文房具・万年筆に関わる仕事をさせていただいている関係で、初心者向けの万年筆について相談を受ける機会があります、予算でオススメを訪ねられるケースがほとんどですが、まれに「初心者にはどんな字幅がいいですか?」という質問もやってきます。
字幅というものは、細いか太いかの感じ方に個人差があって、一概に「細字がいいですよ!」とは簡単に薦め辛い点があります。
ということで、今回は万年筆の字幅についての(やや独断的)な考察をお届けします。
〇ポイント1「万年筆の字幅の違いを知る」
万年筆の専門店へいくと、同メーカーや同じシリーズ(見た目はまったく同じ)でも、店頭に複数本並んでいる光景を目にします。
よく見るとプライスカードに、FとかMとかアルファベットの文字が表記されています。
この記号は、万年筆の字幅を表したもので、たとえばドイツのブランドLAMYのsafariシリーズには、FE・F・M・B(海外モデル)の種類があり、国内メーカーのパイロットコーポレーションではさらに細かく分類された字幅が存在しますが、一般的にEF(極細)F(細字)M(中字)B(太字)がスタンダードになります。
〇ポイント2「どんな用紙に筆記するの?」
筆記対象となるノートや手帳から字幅について考えてみましょう。
・A5サイズノート
学習や会議のメモなどに使用するノートといえば、A5サイズのノートがスタンダードです。

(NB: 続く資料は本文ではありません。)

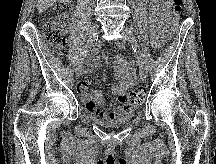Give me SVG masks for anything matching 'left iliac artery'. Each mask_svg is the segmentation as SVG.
Returning <instances> with one entry per match:
<instances>
[{"label": "left iliac artery", "instance_id": "44dca946", "mask_svg": "<svg viewBox=\"0 0 216 164\" xmlns=\"http://www.w3.org/2000/svg\"><path fill=\"white\" fill-rule=\"evenodd\" d=\"M132 52L136 54V55H135L136 58H137L136 64H137V65H140V64L142 63V60L140 59V55H139L138 52H137V46H136V45H132Z\"/></svg>", "mask_w": 216, "mask_h": 164}]
</instances>
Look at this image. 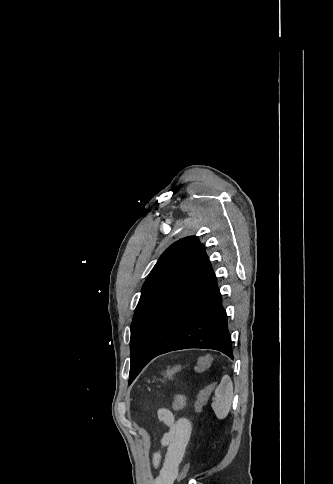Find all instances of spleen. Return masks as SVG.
Listing matches in <instances>:
<instances>
[{
  "label": "spleen",
  "mask_w": 333,
  "mask_h": 484,
  "mask_svg": "<svg viewBox=\"0 0 333 484\" xmlns=\"http://www.w3.org/2000/svg\"><path fill=\"white\" fill-rule=\"evenodd\" d=\"M233 398V383L228 375L222 377L220 384L215 389V399L211 407L220 420L225 419L231 409Z\"/></svg>",
  "instance_id": "3e777b00"
}]
</instances>
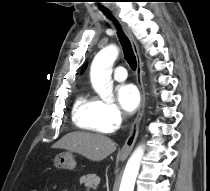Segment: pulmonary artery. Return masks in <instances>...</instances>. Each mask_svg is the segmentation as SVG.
Returning <instances> with one entry per match:
<instances>
[{
  "label": "pulmonary artery",
  "mask_w": 210,
  "mask_h": 191,
  "mask_svg": "<svg viewBox=\"0 0 210 191\" xmlns=\"http://www.w3.org/2000/svg\"><path fill=\"white\" fill-rule=\"evenodd\" d=\"M113 76L116 81L122 82L127 78V71L123 66H118L114 69Z\"/></svg>",
  "instance_id": "e3ab8cb5"
}]
</instances>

このサイズならば、万年筆の字幅はF(細字)あるいは、M(中字)がオススメですが、使うノートに罫線の間隔を考慮に入れるとまだ微妙に変わってきます。
一般的なノートには、JIS・日本工業規格で定められた、A罫(6.0mm)とB罫(7.0mm)があります。
この他にも、C罫(5.0mm)、U罫(9.0mm)という規格もありますが、今回はごく一般的なA罫とB罫でお話しを進めます。
A罫とB罫では、1行の差はわずか1.0mmですが、コクヨ株式会社のキャンパスノートA5サイズを例にして、1行に20文字の筆記した場合にはA罫7mm×24行=480文字、B罫6mm×28行=560文字と、1ページで120文字の差になり、見た時の視認性は大きく変わります。
それぞれの特製から、文字を詰め込んで書きたい人には、A罫ノートにF(細字)あるいはEF(極細字)を、大きく視認性のある文字で書きたい人にはB罫にM(中字)がオススメとなります。
・方眼罫
あまり、自分の字に自信がないというユーザーでも、マス目に合わせた筆記をすることでバランスよく(見栄えのいい)見えるということに加えて、文字だけでなく表や図形なども書き込みやすいとあって、人気を集めているのが方眼罫です。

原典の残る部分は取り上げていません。